- _What is being asked_: Could you revise the Anna Karenina review below, giving everything from "I’m afraid to" down to "and chair acrobatics." with "polystyrene" changed to "cardboard"?

- _Text shown_:

Anna Karenina at the Arcola

22/03/11 at 11:57 — edited 23/03/11 at 16:05

Last night, Nell and Luiza headed down to The Arcola to watch the Piano Removal Company's new production of Anna Karenina. Here's Nell's review...

I’m afraid to say that most of my recollections of Russia involve local beer, numb fingers, cigarettes that tasted of polystyrene and mustard-coloured buildings the size of mountains. I was 17 and my trip to Moscow and St Petersburg was part of a fairly hedonistic A-level History course.

So, it was rather a treat to be able to get another glimpse of Russian aristocracy without even leaving my postcode, thanks to the Piano Removal Company’s production of Anna Karenina at The Arcola.

Anna Karenina is a story of adultery, marital frustration, social convention and land distribution within one upper-class Russian family in the late 1880s. Which, you may think, doesn’t lend itself to the music of Peter Sarstedt and chair acrobatics.

However, using the adaptation of Helen Edmundson and under the direction of Max Webster, this titanic novel became a design-heavy mix of music, movement and theatre with some of the soundtrack performed live by the actors, and some provided by an interesting collection of 20th-century pop.

At times, the sheer quantity of props and the complexity of the stage design became distracting, rather than enriching, and the clanks and scrapes of chairs, tables, lamps, sticks, instruments, trays and desks were not always justified by their effect on stage. However, when they got it right – when a church scene was created by trays of nightlights, for instance – they got it very right indeed.

It was also a shame that the emotional pitch of the show began, and remained, quite high, which by the end of the hour and a half first act became a little much. But both Luiza and I agreed that the show went from strength to strength during the course of the evening.

Before I go, I must also mention that Andy Rush, who played Count Vronsky was what my grandmother calls "easy on the eye" and the singing by Zoe Claire and Sophie Waller was fantastic.

- _Data excerpt_:
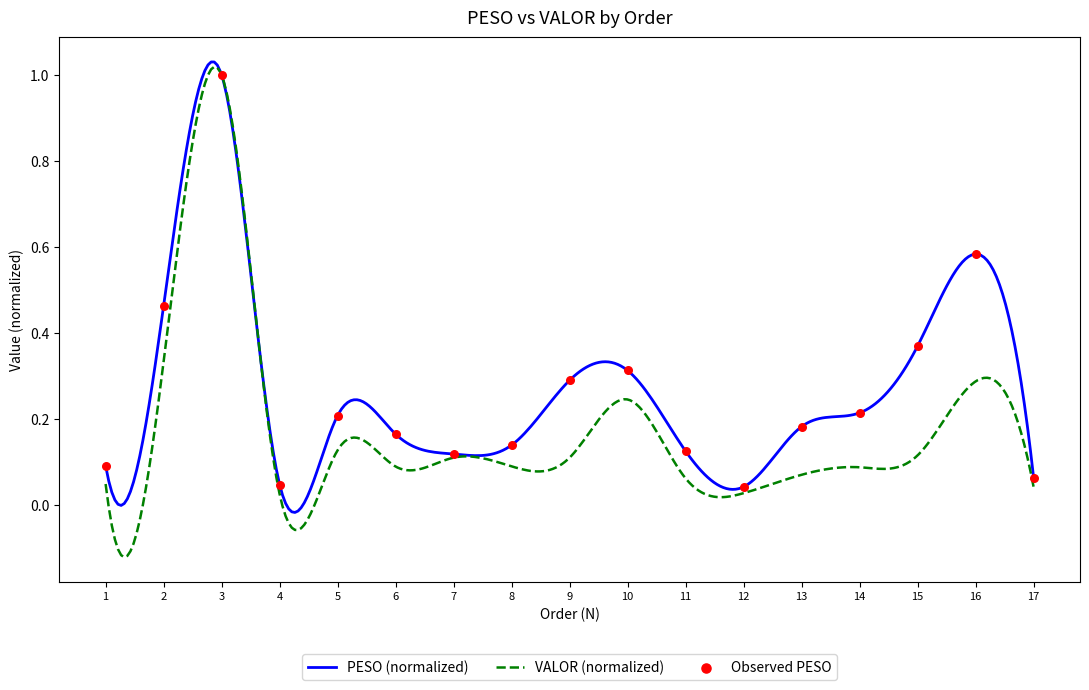

Which has a higher value, 12 or 11?

11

- _Your response_:
I’m afraid to say that most of my recollections of Russia involve local beer, numb fingers, cigarettes that tasted of cardboard and mustard-coloured buildings the size of mountains. I was 17 and my trip to Moscow and St Petersburg was part of a fairly hedonistic A-level History course.

So, it was rather a treat to be able to get another glimpse of Russian aristocracy without even leaving my postcode, thanks to the Piano Removal Company’s production of Anna Karenina at The Arcola.

Anna Karenina is a story of adultery, marital frustration, social convention and land distribution within one upper-class Russian family in the late 1880s. Which, you may think, doesn’t lend itself to the music of Peter Sarstedt and chair acrobatics.